** Opening Supplied information block **
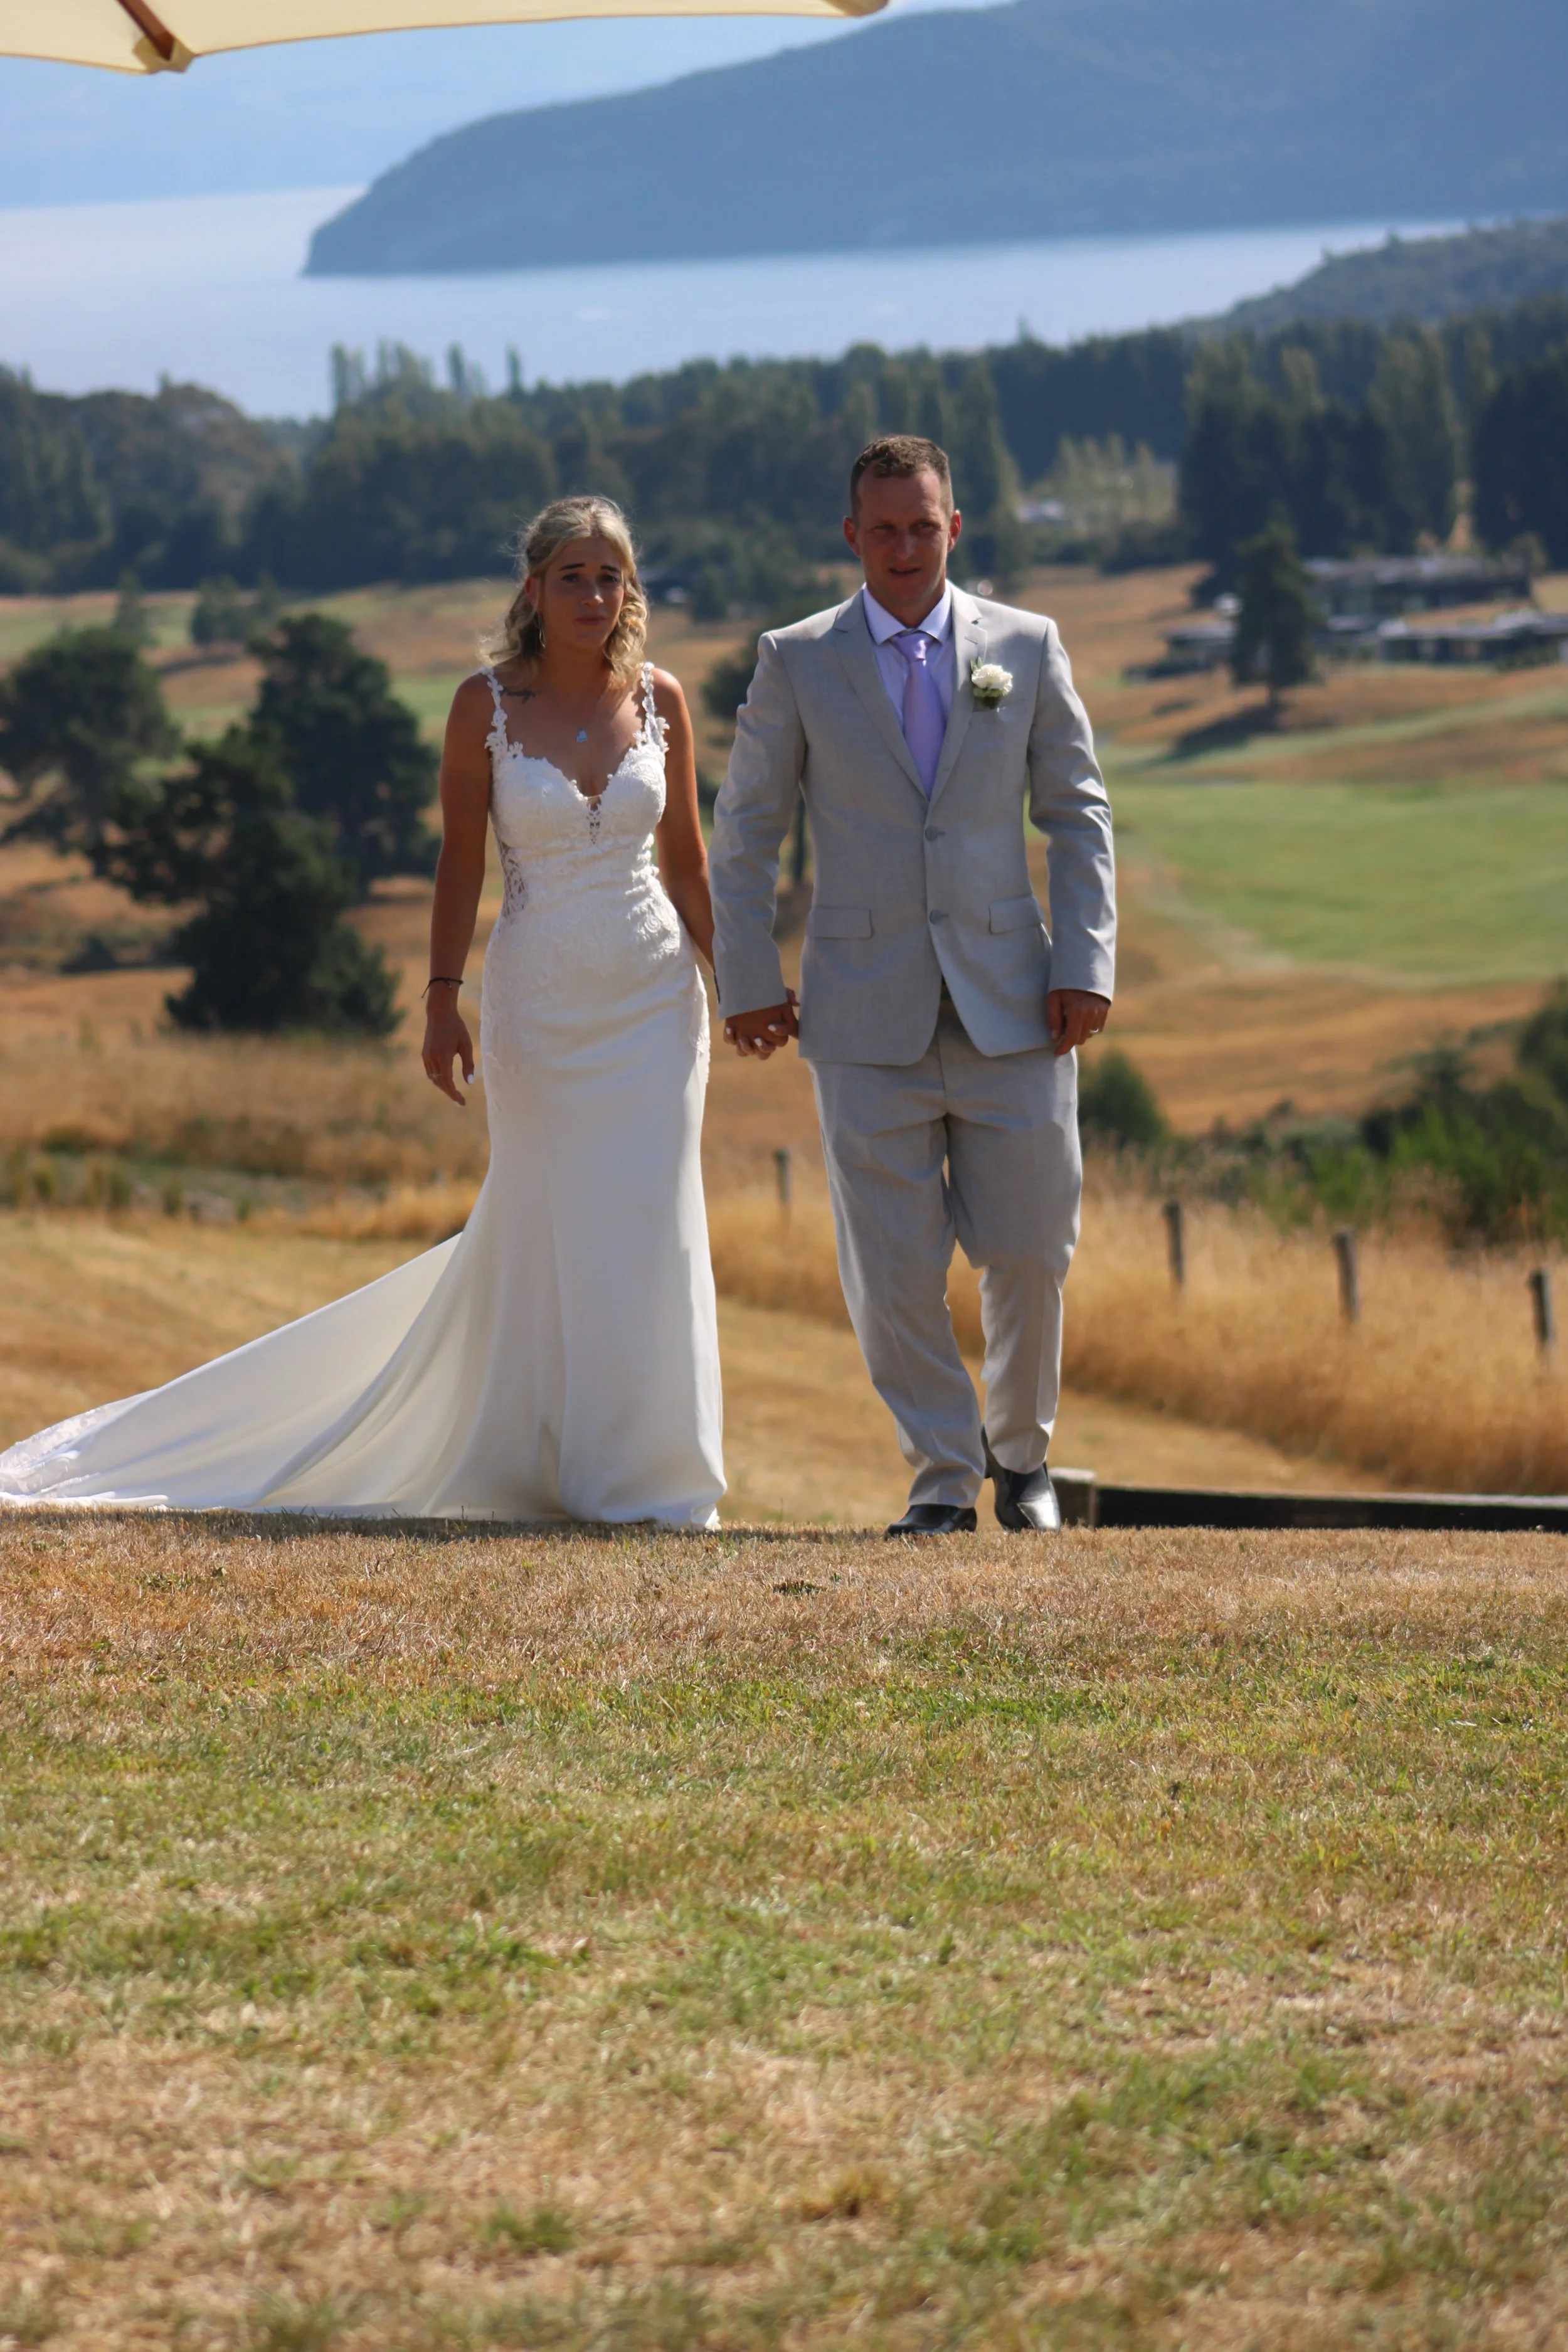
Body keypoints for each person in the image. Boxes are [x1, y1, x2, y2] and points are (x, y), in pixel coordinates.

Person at [0, 497, 724, 1528]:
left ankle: (655, 1479)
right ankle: (543, 1458)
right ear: (534, 588)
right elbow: (461, 863)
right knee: (550, 1222)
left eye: (611, 577)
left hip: (657, 1006)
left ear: (631, 590)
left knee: (656, 1226)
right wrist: (441, 1003)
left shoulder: (664, 699)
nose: (594, 596)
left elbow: (690, 866)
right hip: (542, 1010)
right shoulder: (485, 706)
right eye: (572, 575)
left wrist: (737, 982)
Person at [709, 436, 1115, 1537]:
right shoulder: (796, 659)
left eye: (921, 526)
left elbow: (1078, 814)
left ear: (954, 528)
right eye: (882, 528)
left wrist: (1084, 963)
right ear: (851, 534)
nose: (902, 546)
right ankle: (942, 1476)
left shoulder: (1027, 647)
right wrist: (746, 977)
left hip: (1016, 1002)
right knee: (891, 1268)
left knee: (1033, 1247)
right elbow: (743, 831)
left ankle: (1023, 1463)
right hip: (858, 1009)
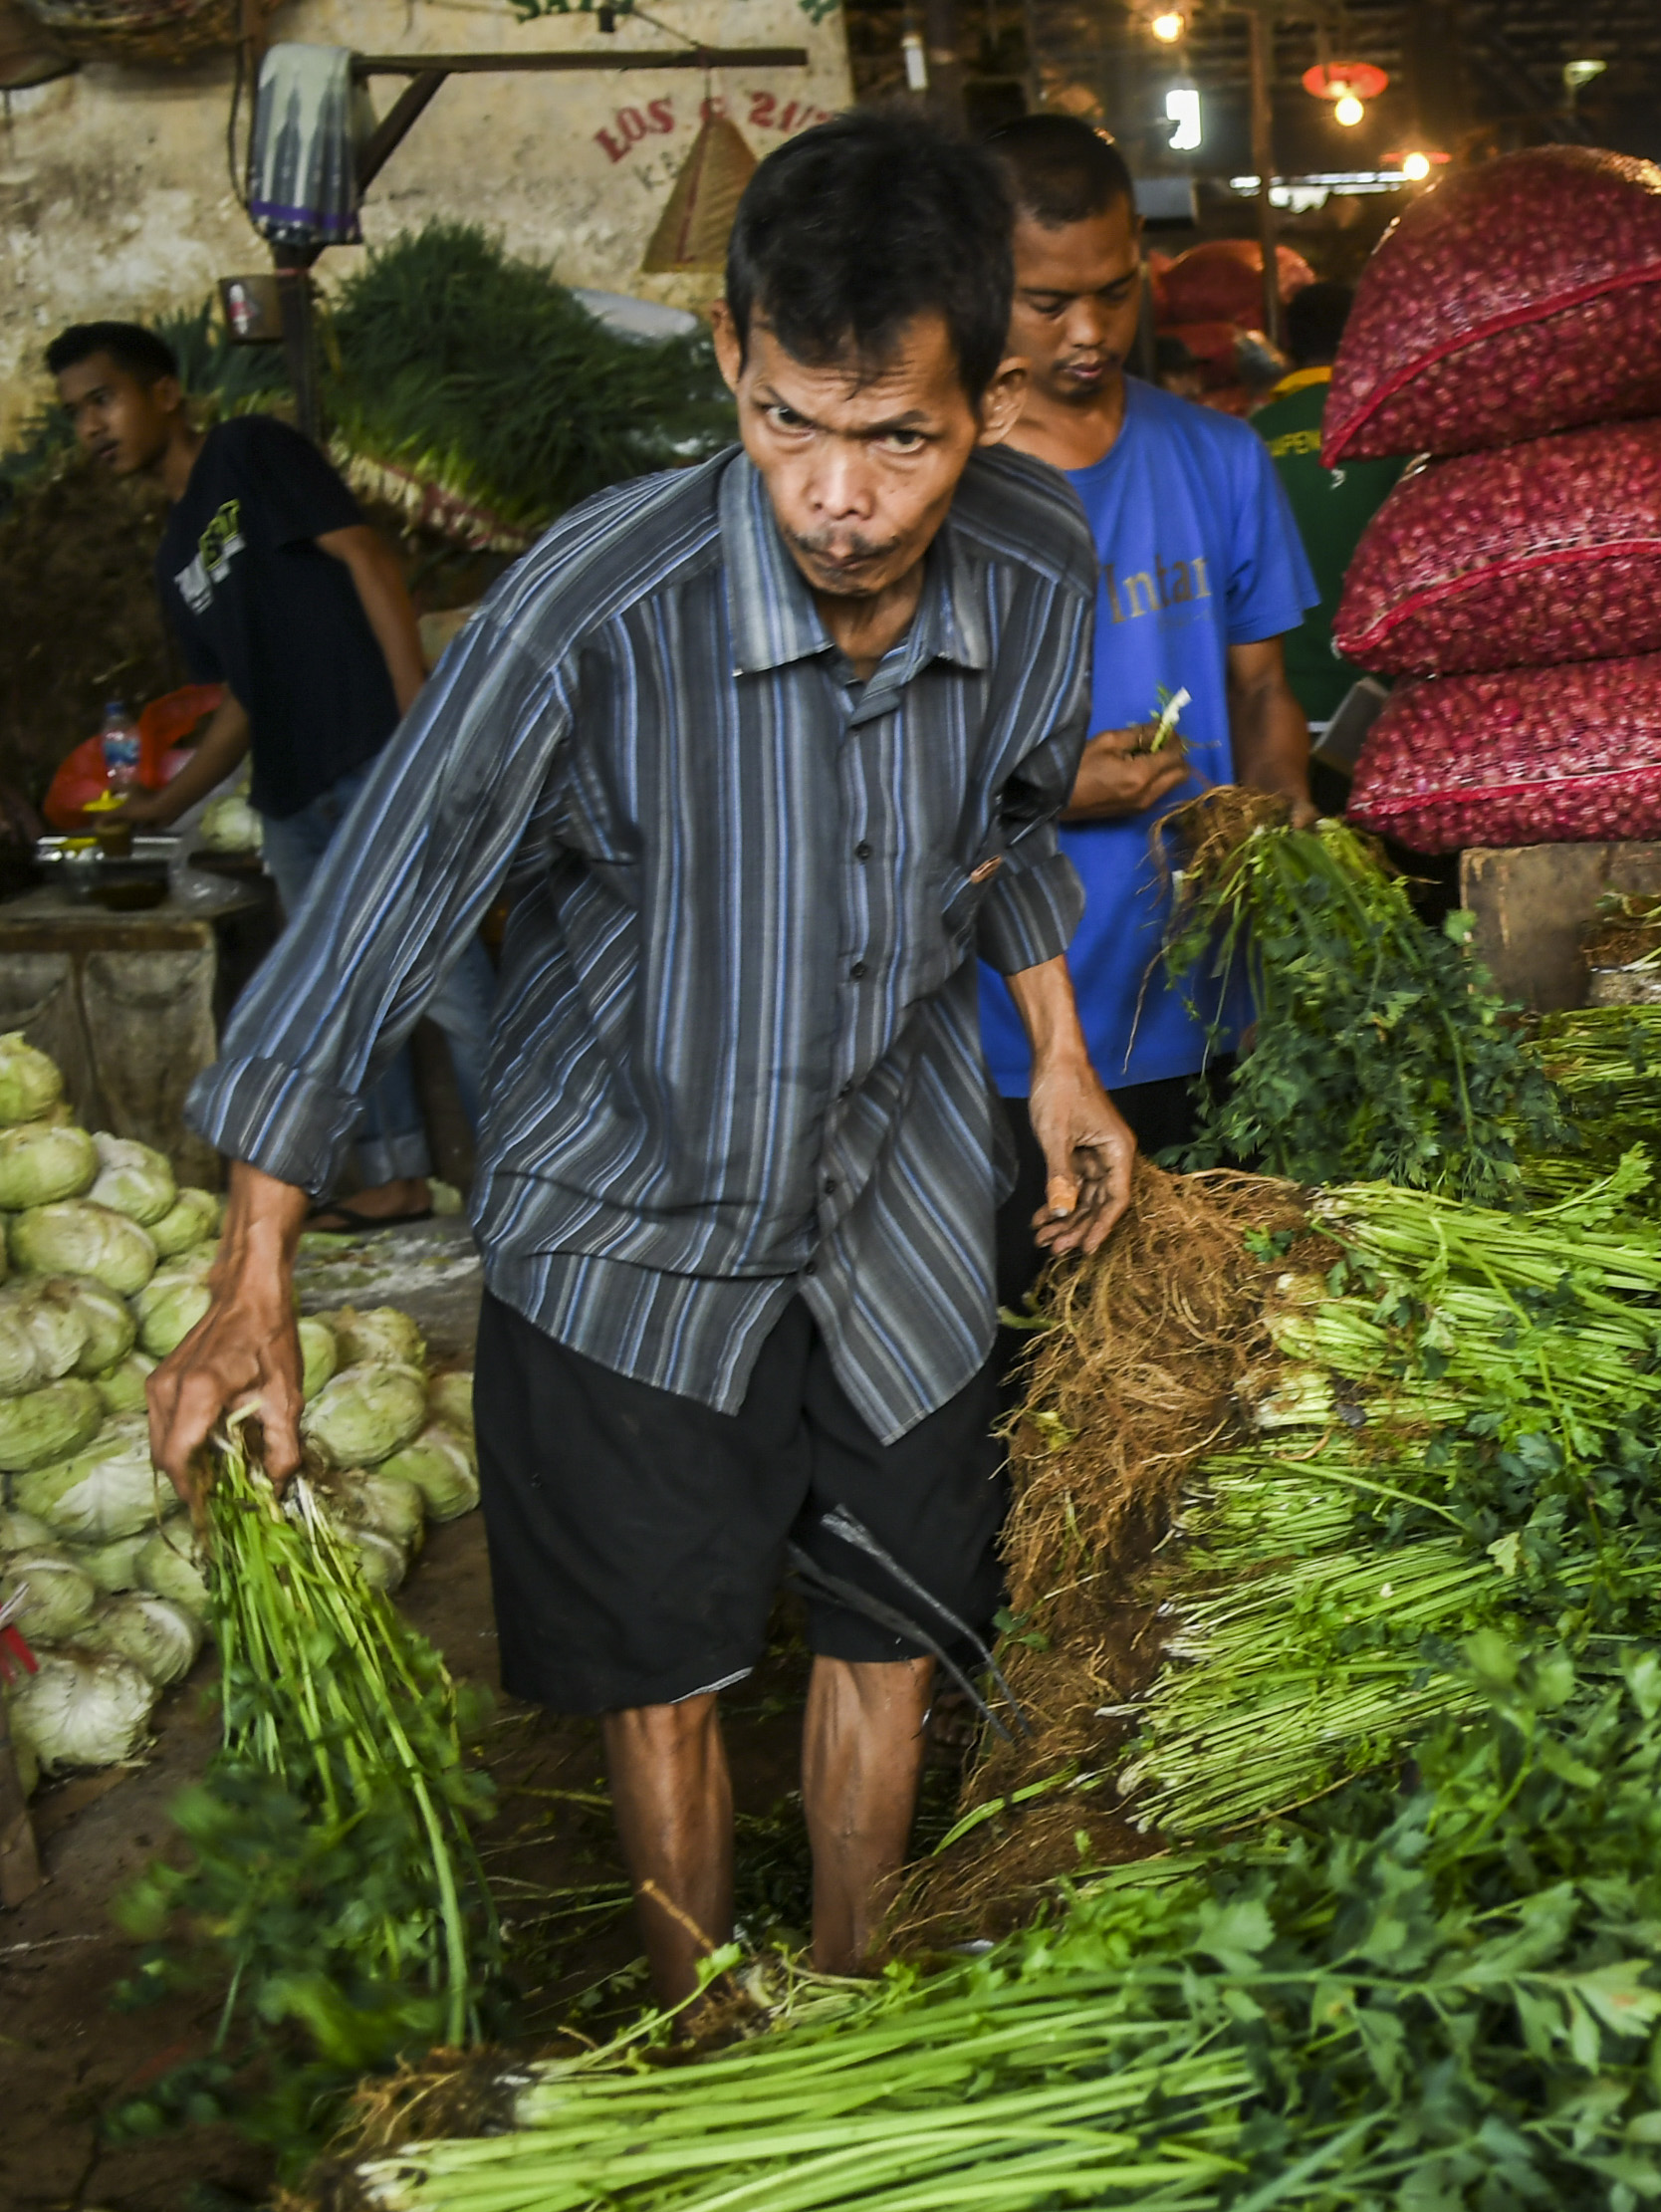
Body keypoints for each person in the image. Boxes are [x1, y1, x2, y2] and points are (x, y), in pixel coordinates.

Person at [148, 111, 1137, 1997]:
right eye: (789, 422)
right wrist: (251, 1264)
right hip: (631, 1204)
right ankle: (700, 2014)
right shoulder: (593, 609)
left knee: (891, 1631)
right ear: (728, 365)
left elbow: (1004, 824)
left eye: (900, 438)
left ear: (986, 396)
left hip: (904, 1194)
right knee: (664, 1665)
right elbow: (379, 905)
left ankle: (841, 1993)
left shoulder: (1040, 561)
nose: (836, 495)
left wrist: (1059, 1056)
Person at [50, 319, 491, 1229]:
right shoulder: (177, 559)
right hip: (289, 799)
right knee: (337, 1002)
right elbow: (243, 698)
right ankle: (391, 1178)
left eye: (104, 399)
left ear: (163, 392)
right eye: (75, 414)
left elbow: (365, 553)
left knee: (449, 981)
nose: (91, 427)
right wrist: (161, 806)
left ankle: (534, 1187)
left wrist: (421, 717)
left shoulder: (250, 453)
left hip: (373, 756)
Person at [979, 113, 1316, 1296]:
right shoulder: (943, 487)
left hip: (1207, 1002)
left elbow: (1264, 692)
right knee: (1046, 1354)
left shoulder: (1219, 459)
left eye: (1115, 294)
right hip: (1009, 1031)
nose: (1088, 332)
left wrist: (1299, 900)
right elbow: (879, 757)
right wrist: (1054, 785)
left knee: (1220, 1336)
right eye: (1045, 300)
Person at [1247, 277, 1404, 748]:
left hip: (1279, 707)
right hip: (1384, 699)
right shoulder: (1393, 427)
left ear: (1289, 344)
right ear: (1363, 336)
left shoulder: (1250, 437)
** Closing Supplied information block **
[Exercise]: Above is a listing; print exactly its lines from the one with "left shoulder: (664, 699)" through the one with "left hip: (1016, 1002)", and no other lines.

[Response]:
left shoulder: (664, 699)
nose: (594, 596)
left elbow: (690, 866)
right hip: (542, 1010)
right shoulder: (485, 706)
right eye: (572, 575)
left wrist: (737, 982)
Person at [709, 436, 1115, 1537]:
right shoulder: (796, 659)
left eye: (921, 526)
left elbow: (1078, 814)
left ear: (954, 528)
right eye: (882, 528)
left wrist: (1084, 963)
right ear: (851, 534)
nose: (902, 546)
right ankle: (942, 1476)
left shoulder: (1027, 647)
right wrist: (746, 977)
left hip: (1016, 1002)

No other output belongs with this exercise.